A Texas court judge ruled today that the signs displayed by high school cheerleaders quoting biblical verses were "constitutionally permissible," and that the Kountze High School cheerleaders could continue to display them at the school's football games.
In his ruling, State District Judge Steve Thomas said that no law "prohibits cheerleaders from using religious-themed banners at school sporting events.
"The evidence in this case confirms that religion messages expressed on run-through banners have not created, and will not create, an establishment of religion in the Kountze community."
The ruling ended a controversial chapter in the small community of Kountze, about 95 miles northeast of Houston.
"We're excited, relieved, and glad it's over with," Coti Matthews, mother of one of the cheerleaders, told ABC News.com today.
"We're very thrilled that the judge ruled in our favor that girls will be able to use banners with Scripture during next season's football season," Attorney David Starnes, who represented the squad in court, told ABCNews.com today.

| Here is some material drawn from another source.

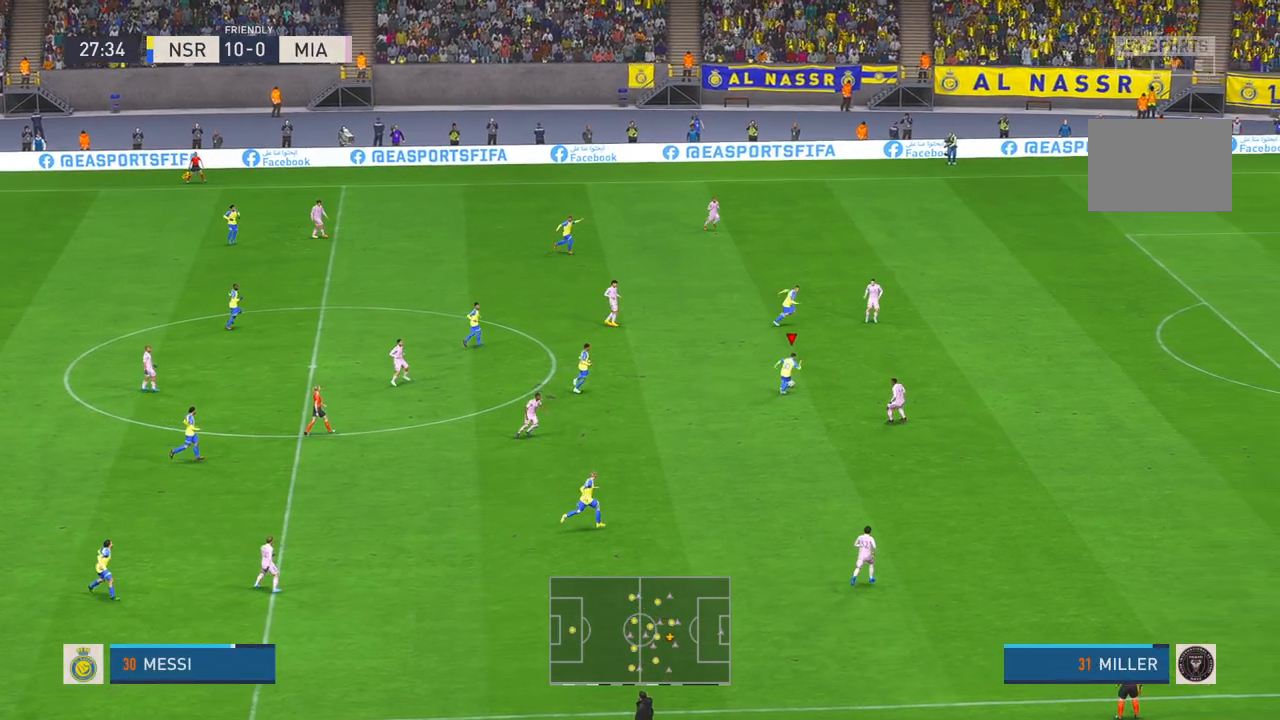
{"dt_ms": 500, "buttons": ["R2"], "left_stick": "up", "right_stick": "center", "events": [[200, "Y", "down"], [283, "Y", "up"]]}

The high school cheerleaders had sued the Kountze Independent School District after after they were told they could no longer display the banners with religious messages over arguments that it violated the First Amendment.
"The response was, this was student led, student initiated, so therefore it was private student speech," Starnes said.
Thomas Brandt, the lead attorney representing the school district, told ABCNews.com, "The school district is in the middle of this debate. They reject both of the extremes. We adopt a middle. ... We think based on the evidence, that after studying the issue, our community was perceiving the ban as hostility toward religion."
Starnes said today that he did not expect an appeal in the case
Earlier in the school year, an unidentified spectator had complained to the Freedom From Religion Foundation. The group argued that the banners amounted to a public school's advocating a particular religion, which was unconstitutional.
Banners displayed by the squad, which includes both middle school and high school students, have included such phrases as "If God Is for Us, Who Can Be Against Us Romans 8:31" and "I can do all things through Christ which strengthens! Phil 4:13."
The squad, with girls ranging from 14 to 17 years old, could be seen holding up the banners before the football team ran onto the field.
Pending resolution of the seven-month long case, school superintendent Kevin Weldon ultimately forced the cheerleaders to stop using Scripture on the banners.
Annie-Laurie Gaylor, co-president of the Wisconsin-based Freedom From Religion Foundation who wrote the initial letter to the school after her group was alerted to the cheerleaders' signs, told ABCNews.com that today's ruling did not come as a shock.
"It's not a surprise, but it's outrageous, she said. "If these students had put up banner saying, 'There's Only One True God, Allah,' or 'Atheists Are Right,' you could imagine the uproar. This is not private speech. These are designated students who represent the school.
"They may not use that podium to proselytize religion. If this was a Christian school -- great. Religion does not belong in our public schools," she said.
Gaylor noted that the case was decided by a local, elected judge, and said ... she hoped that students, faculty and parents in the community -- many of whom she said now felt threatened -- would step forward so that the case could go to federal court.
"People have contacted us, and they're all scared," she said.
As for the cheerleaders, Gaylor said they should know better.
"It's an embarrassment to the school," she said. "This is a bad law and even worse manners."